King Nine, Death Rattle (Closed Casket Activities, 2018)

Daniel Seely has quite an obtuse worldview.

As the vocalist of King Nine, his dark ruminations on morality, ethics and politics were littered on the band’s breakout debut LP, Scared to Death. Fans and critics alike lauded the band’s ability to present a modern, refreshing take on the traditional NYHC sound while flirting with metal and beyond. Nearly half a decade later, the quintet released a slew of singles to promote its follow-up LP, Death Rattle. One of them, “Gift of Life," is particularly grim.“This song is about the state of humanity and our eventual demise at our own hands,” Seely told Decibel. “The only fate we can fulfill is extinction. We poison everything we touch and cannot control our urges to murder and pillage from the next man.”

Given that context, it’s no wonder why King Nine’s sophomore effort plays like a natural evolution of that sound. Five years in the making, Death Rattle is a tearse platter of visceral, pummeling NYHC from the some of the region’s celebrated stewards.

Album opener, “Paradise,” is a slow-burning medley of buzzing, syncopated guitars and pummeling drums that climax into a massive sludgy mosh part. The following cut, “Happiness Is..,” is a brisk homage to classic NYHC bands Madball and Biohazard, and features guest vocals from Take Offense’s Anthony Herrera.
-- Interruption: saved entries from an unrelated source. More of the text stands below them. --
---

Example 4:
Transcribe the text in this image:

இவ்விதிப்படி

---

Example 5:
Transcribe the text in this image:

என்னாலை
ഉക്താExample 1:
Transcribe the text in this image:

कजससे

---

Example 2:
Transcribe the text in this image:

King Nine has always relied on strong grooves as a foundation and formula within their songs, and that still shines here; Seely examines the Darwinian nature of modern life on lead single “V.C.R.F.” (“Violence Chaos Reality Fear”) over a slow bounce. 

Photo: Rebecca Lader

The album’s title track is a punishing downtempo wallop that alternates between slow chugs and hard ringouts—not for the faint of heart. There are even a few subtle nods to groove metal greats Pantera and Prong, with thrashy riffs and noisy guitars coalescing into slow breaks in “Blue Lotus” and “Art of War.” 
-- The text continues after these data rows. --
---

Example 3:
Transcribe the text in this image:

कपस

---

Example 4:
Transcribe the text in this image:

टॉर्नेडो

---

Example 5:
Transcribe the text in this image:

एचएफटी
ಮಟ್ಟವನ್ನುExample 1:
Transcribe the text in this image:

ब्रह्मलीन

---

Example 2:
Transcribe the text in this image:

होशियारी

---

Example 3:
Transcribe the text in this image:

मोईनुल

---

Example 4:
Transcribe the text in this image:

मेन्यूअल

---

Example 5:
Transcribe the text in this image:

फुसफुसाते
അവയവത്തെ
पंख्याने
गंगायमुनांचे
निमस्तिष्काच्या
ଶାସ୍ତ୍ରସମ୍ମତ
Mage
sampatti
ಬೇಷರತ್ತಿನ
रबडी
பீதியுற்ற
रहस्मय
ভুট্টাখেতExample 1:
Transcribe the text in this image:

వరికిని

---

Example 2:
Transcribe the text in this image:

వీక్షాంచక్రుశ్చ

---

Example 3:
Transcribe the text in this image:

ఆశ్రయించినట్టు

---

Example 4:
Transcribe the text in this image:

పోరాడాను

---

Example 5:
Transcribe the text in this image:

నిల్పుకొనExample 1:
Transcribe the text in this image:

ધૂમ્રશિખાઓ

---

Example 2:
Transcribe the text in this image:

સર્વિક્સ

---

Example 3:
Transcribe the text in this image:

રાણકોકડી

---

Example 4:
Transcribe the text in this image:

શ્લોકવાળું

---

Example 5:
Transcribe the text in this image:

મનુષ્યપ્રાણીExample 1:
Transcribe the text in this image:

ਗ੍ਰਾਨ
And speaking of groove, the rerecorded album closer “No Dreams” is a menacing amalgamation and distillation of the band’s finest elements: grim lyrics over alternating slow bounces and grooves. Some may deem it conventional or formulaic, but there’s enough variation here to satisfy new fans, and those who yearn for a strong another dose of groovy NYHC. 

Photo: Matt Gill

We’d be remiss to neglect how great the album sounds. Producer and guitarist Arthur Rizik (whose track record includes production for Power Trip, Code Orange, Trapped Under Ice, and more) engineered the album to stress its metallic elements, and the result is unique—almost a statement of sorts. Guitar leads pierce through chaotic drums with clarity, and stomping breakdowns consistently hit at full force. King Nine has come a long way from their demo—musically and conceptually—and Death Rattle is a testament of the growth. It’s an album that’s as impressive as it is satisfying.